Introduction to Prompting
29 June 2026
The one skill that makes every other guide in this series work better.

Most disappointing AI answers are not really an AI problem, they are an instruction problem. AI is powerful, but it cannot read your mind, and the difference between generic output and genuinely useful results often comes down to the quality of the prompt.
A prompt is simply how you give the AI instructions in order to get what you want.
By sharpening your prompts, you lift the quality of every AI interaction, reduce wasted time spent correcting vague answers and re-prompting, and build a durable skill that keeps delivering value even as tools and models evolve.

The C.R.A.F.T. spine
Here is a five-part recipe that could serve as a guide. A weak prompt is often due to one of these five elements being thin.
C.R.A.F.T.
C | 📂 Context | The background, plus who the answer is for, plus an example of “good” if you have one. |
R | 🎭Role | Tell the AI who to be — “act as a policy analyst / communications manager”. |
A | ⚡Action | The goal: exactly what you want it to do, in plain words. |
F | 📋Format | What the output should look like — email, table, bullets, length, tone. |
T | 🔍Test | Don’t stop at round one. Review, challenge, ask for alternatives, iterate. |
Five techniques that work
1. Give the AI a role. “Act as a communications manager / policy analyst / project manager.” It shapes the whole response.
2. Provide an example. “Here is a previous report — follow a similar structure and style.” An example often beats a paragraph of instructions.
3. Specify the audience. “Explain this for senior management” reads very differently from “…for new officers” or “…for the public.”
4. Specify the format. Bullet points, a table, an executive summary, a slide outline — say which, and the answer lands closer.
5. Ask for alternatives. “Give me three approaches” or “challenge this recommendation.” The second or third version is often the strongest.
Your reusable prompt template
Context: [what's happening, any background the AI needs, and who the output is for]
Role: [who the AI should act as, e.g. a policy analyst]
Action: [the exact task you want done]
Format: [email / table / bullets / slide outline / length]
Additional requirements: [tone, style, things to avoid]
Worked example:
Context: We are launching a new staff wellbeing programme for agency A.
Role: Act as an internal communications manager at agency A, who has been tasked to apprise the entire agency on the programme details for the upcoming staff well-being programme.

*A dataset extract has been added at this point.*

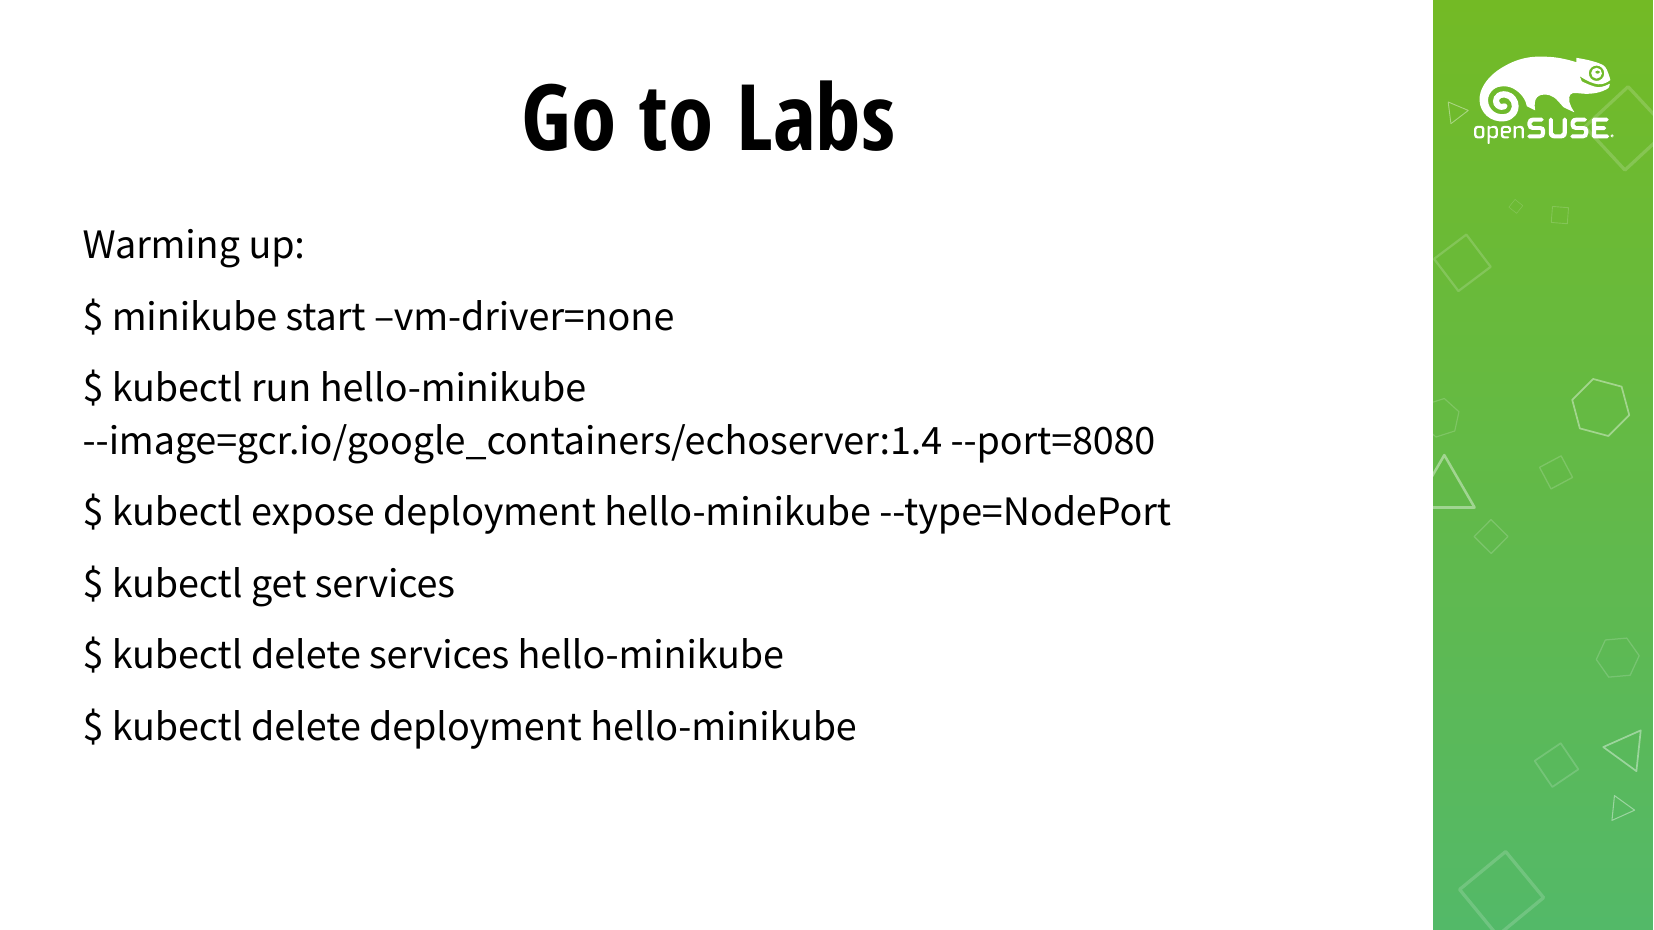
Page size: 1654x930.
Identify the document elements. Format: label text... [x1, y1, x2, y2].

title Go to Labs [82, 37, 1336, 193]
list Warming up: $ minikube start –vm-driver=none $ kubectl run hello-minikube --image=gcr.io/google_containers/echoserver:1.4 --port=8080 $ kubectl expose deployment hello-minikube --type=NodePort $ kubectl get services $ kubectl delete services hello-minikube $ kubectl delete deployment hello-minikube [82, 217, 1336, 757]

Goal: Draft an announcement for all officers in XX agency, informing them of the details of the programme.
Format: Email under 250 words with three key benefits and a
clear call to action.
Additional requirements: Warm but professional. No jargon.
🔁 The Mindset Shift: From a Prompt to a Conversation
The biggest difference between people who get great results and people who don’t isn’t the wording of a single prompt — it’s that experienced users treat AI as a collaborator, not a search engine. They rarely get it perfect on the first try, and they don’t expect to.
Step-by-step: the refinement loop
The best answers usually emerge after a few rounds. Here’s the same task getting sharper each time:
Round 1 — start broad: “Summarise this report in five bullets for senior management, focusing on the recommendations.”
Round 2 — reshape it: “Convert those into a table showing impact, effort, and implementation risk.”
Round 3 — pressure-test it: “Challenge these recommendations and flag the weakest one.”
Make it repeatable. Save your own starter tool.
Once a phrasing works well for a task you do often, save it as a reusable Skill or Custom GPT with the prompt below, so you never start from a blank box.
Use this to make your prompt into a reusable skill.
Package this instruction as a reusable Skill called
'[task name] Starter'. Next time, I'll give you the specifics
and you'll apply this structure, tone, and format.
What This Means for You
With better prompts, you get sharper, more usable answers from any AI tool, because you’ve learned to communicate what you actually want.
This translates to fewer off-target responses to fix, less rework, and greater work efficiency and productivity.
And all it takes is clearer instructions!
💡 Common mistakes to avoid
• Being too vague. Don't just tell the AI to : “Help me write something”, but instead: “Draft a one-page briefing note on the attached report.”
• Giving too little context. The AI only knows what you tell it. The background you skip is the quality you lose.
• Expecting a perfect answer. AI generates drafts, not final products. Review and improve before using.
• Stopping after the first reply. The first response is the starting point, not the destination. Always engage in further refinement and challenge to improve eventual output quality.
Now its your turn to try!
Try your hand at using the C.R.A.F.T. spine for your next prompt and compare your results!
Remember: the goal isn't to get what you want with one single prompt, but further iteration and refinement to sharpen your output, before you convert it into a reusable skill.